Identifier Theory
Identifier Definition
People may understand different things for the term identifier. Our definition is a technical one:
-
Identifier is an attribute or a combination of attributes (compound identifier).
-
Value(s) of identifier identify exactly one object (identity).
Identifier Characteristics
Some identifier characteristics:
-
As identifier has to identify exactly one object is has to be unique. If the values are not unique then they are not identifiers.
-
Identifier may point to an object that do not exist any longer. Or even an object that does not exist yet. That is OK.
-
Identifiers will be usually mandatory, i.e. every object will have an identifier. But some identifiers may be optional, i.e. only some objects will have identifier. Those are usually secondary (or "higher-degree") identifiers.
-
Identifier may be persistent (immutable, never changing) or it may be mutable. Changes in identifier are known as "renames". Of course, we prefer persistent identifiers. But reality does not always provides these.

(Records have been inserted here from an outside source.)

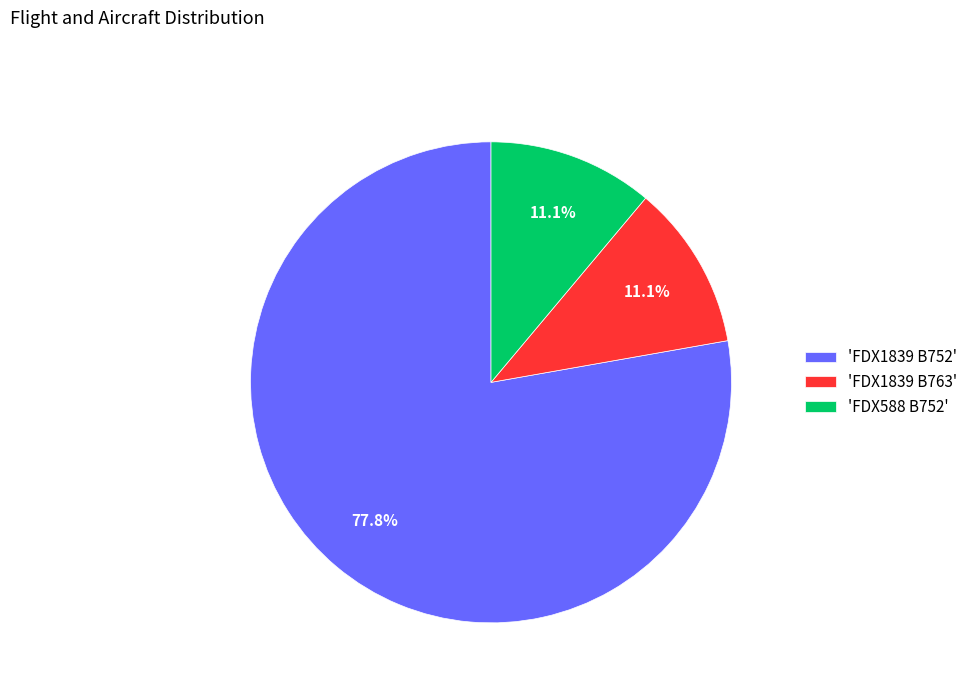

Do 'FDX588 B752' and 'FDX1839 B752' together represent more than half of the pie?

Yes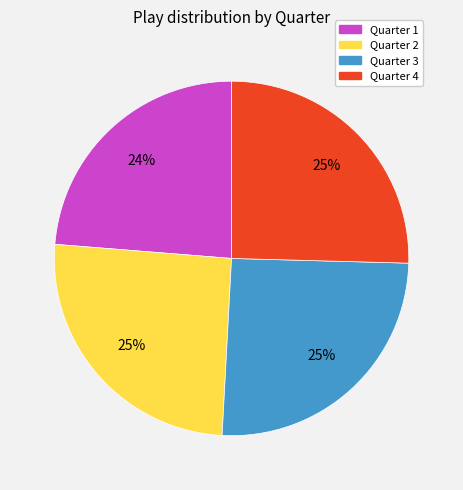

Between Quarter 1 and Quarter 2, which is larger?

Quarter 2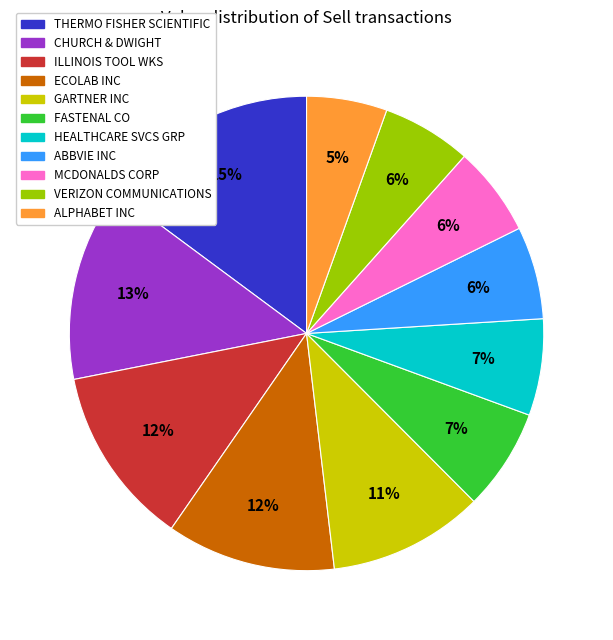

Count the number of slices in the pie.

11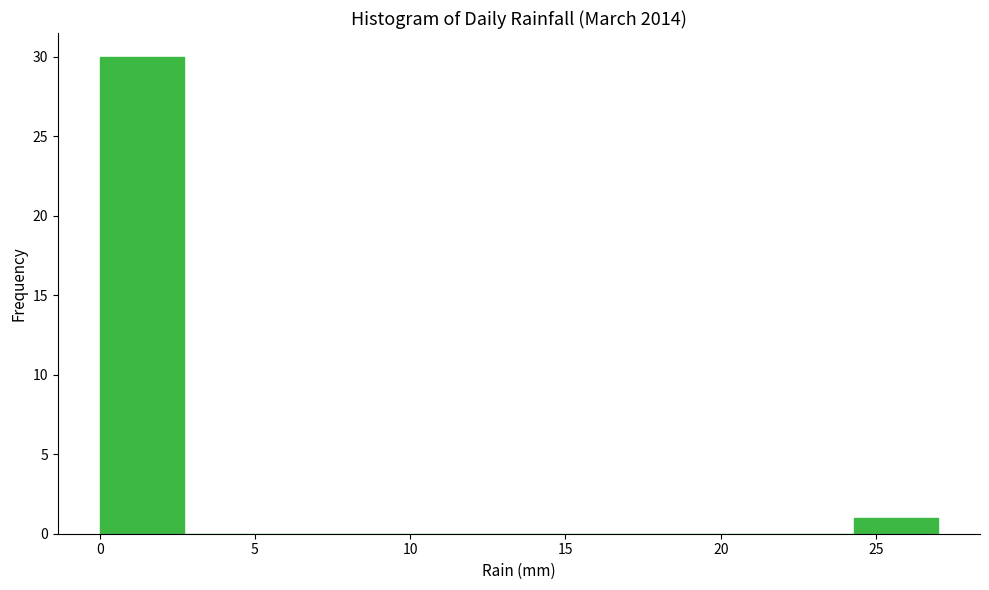

How tall is the bar that spans 0.0 to 2.7 on the x-axis? Neither the bar edges nor the heights are printed on the chart, so give them approximately, as read against the axes.

30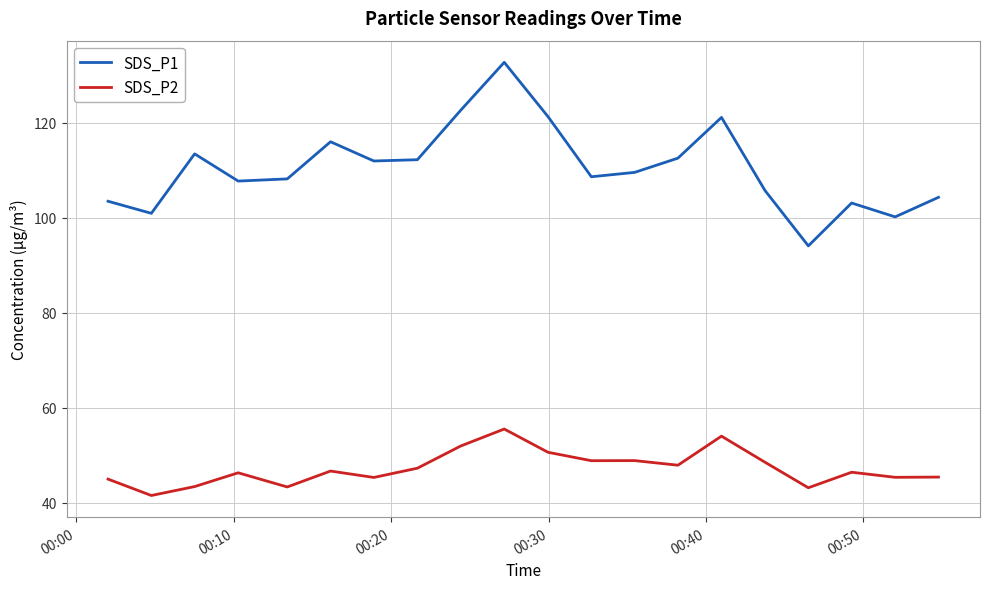

What is the average value of the SDS_P2 series?

47.2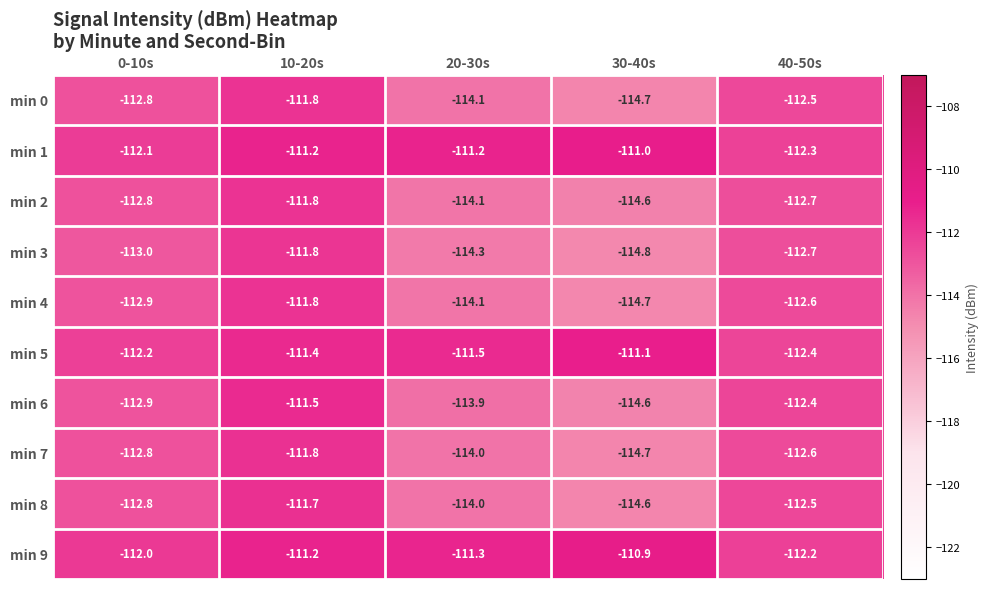

What is the minimum value shown in the chart?

-114.8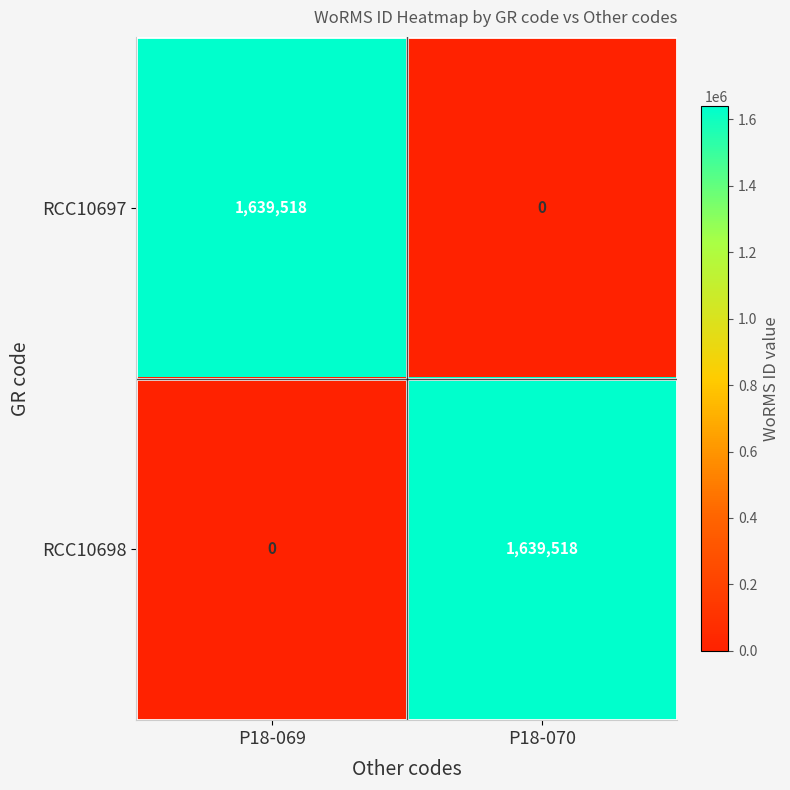

Rank the series at P18-069 from highest to lowest value.

RCC10697, RCC10698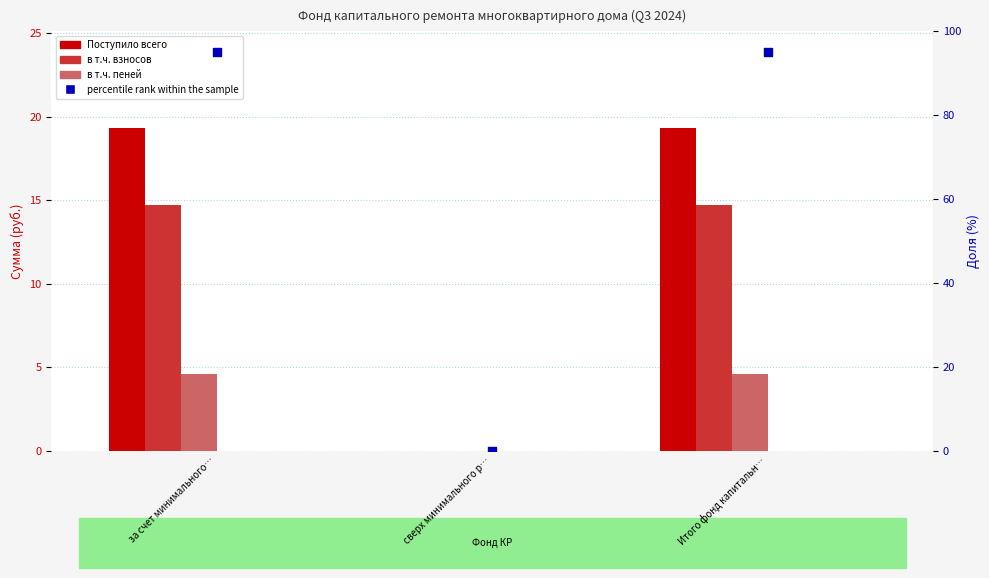

At how many categories does at least one series exceed 65?

2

Which means that an identifier that is non-unique is not an identifier. It may be a mandatory attribute to create an object. It may be a naming attribute. But it does not work as identifier.
Identifier Degree
Simple systems have just one identifier. But most practical systems have several identifiers of varying degree, such as primary identifiers, secondary identifiers and so on.
For example:
System | Primary identifier | Secondary identifier | Tertiary identifier | Note |
---|---|---|---|---|
Classic LDAP |
DN |
|||
Modern LDAP |
entryUUID |
DN |
||
Active Directory |
GUID |
samAccountName |
DN |
However, this may vary according to administration practices. |
UNIX |
UID (number) |
username |
||
Simple application |
username |
There is no reason why we would like to have primary, secondary and tertiary identifiers and just stop there. Quaternary and penitentiary may be rare, but there is no reason to role them out. Therefore we define a concept of identifier degree to make this concept a generic one:
Degree | |
---|---|
Primary identifier |
1 |
Secondary identifier |
2 |
Tertiary identifier |
3 |
Quaternary identifier |
4 |
Penitentiary identifier |
5 |
… |
… |
TODO: how those degrees are used in create, modify and search operations
Compound Identifiers
TODO: i.e. "multi-dimensional"
TODO: how compound identifiers differ from identifier degrees.
Impact on MidPoint 4.x
This means that the concept of primary/secondary identifier in midPoint 3.x and 4.0 is, strictly speaking, not correct. The problems:
-
Secondary identifier is used even though it may not be unique. E.g. in cases that ConnId NAME is not unique. This was an error, such an attribute should not be identifier at all. In our defense, we have been carried away by the "hardcoded" nature of ConnId attributes such as
__NAME__
. The NAME is required to create an object, whether the name is unique or not. This is something that needs to be fixed in ConnId (although it may not be easy due to compatibility). But it also needs to be fixed in midPoint. ConnId NAME should not be a secondary identifier in those resources. -
AD deployment often set up several secondary identifiers (e.g. DN and samAccountName). This would suggest that there is a compound secondary identifier. But that is not the case. In fact there is secondary identifier and tertiary identifier.
-
Obviously, midPoint is missing the concept of generic identifier degree. Secondary identifier is obviously not enough.
TODO/Problems
-
Multi-value identifiers?
-
What to do with non-unique identifier values caused by data errors? If we strongly assume that identifiers are unique those cases can break our system.